Reversible Dioxygen Binding to Hemerythrin. 1. Electronic Structures of Deoxy- and Oxyhemerythrin
journal contributionposted on 31.08.1999, 00:00 by Thomas C. Brunold, Edward I. Solomon
Studies on the electronic structure of the two physiologically relevant forms of hemerythrin (Hr), i.e., deoxyHr (possessing a hydroxo-bridged diferrous site) and oxyHr (having an oxo-bridged diferric site with a terminal hydroperoxide), are presented and discussed. SQUID magnetic susceptibility data for deoxyHr confirm that the two ferrous ions are weakly antiferromagnetically coupled, J = −14(2) cm-1 (ℋ = −2JS1·S2), indicating that at 300 K the entire manifold of ground-state spin sublevels is available for the reaction with O2. From density functional calculations on deoxyHr, evaluated on the basis of experimental data, the redox active orbital on the five-coordinate iron (Fe2) is favorably oriented for a π-bonding interaction with O2 approaching along the open coordination site of that center, and reorientation of the redox active orbital on the six-coordinate iron (Fe1) for electron transfer to O2 through superexchange with Fe2 is energetically accessible. Analysis of existing spectroscopic data for oxyHr using Heller's time-dependent theory leads to the proposal that the peculiar behavior of the UV resonance Raman excitation profile for the symmetric Fe−O−Fe stretching mode ν(Fe−O) to peak with fairly minor absorption features arises from interference effects between oxo-to-Fe charge-transfer excited states.

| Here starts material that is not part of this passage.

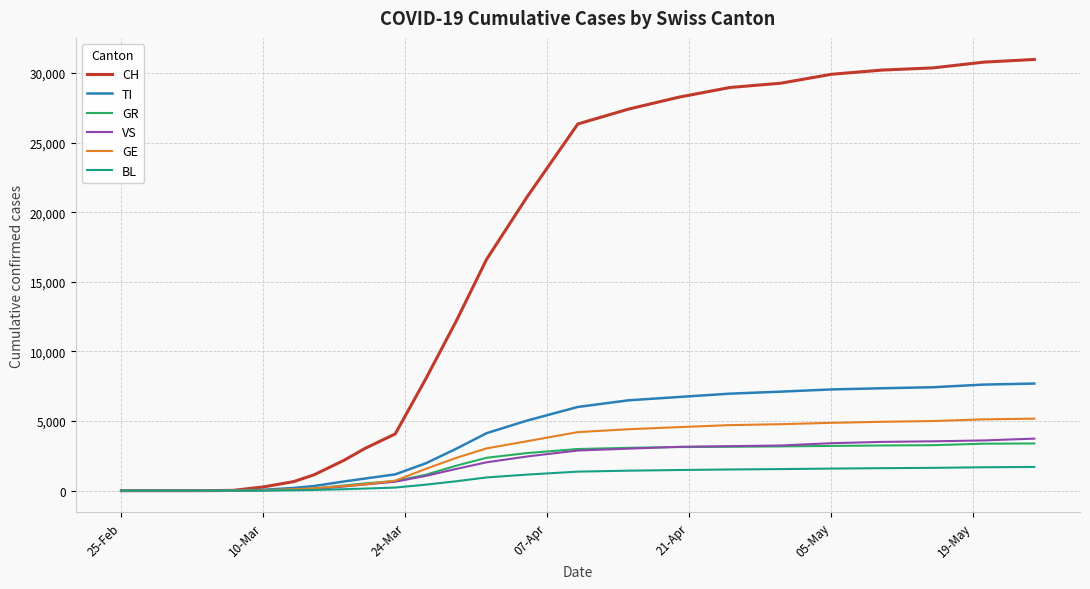

What is the greatest value displayed?

30970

From density functional calculations on oxyHr and related structures the low frequency of the Fe−oxo stretch is ascribed to the hydrogen bond between the hydroperoxide and the bridging oxide, whereas the small |J| value appears to be due primarily to the strong hydroperoxide → Fe2 π-donor interaction that reduces Fe1 → Fe2 electron delocalization.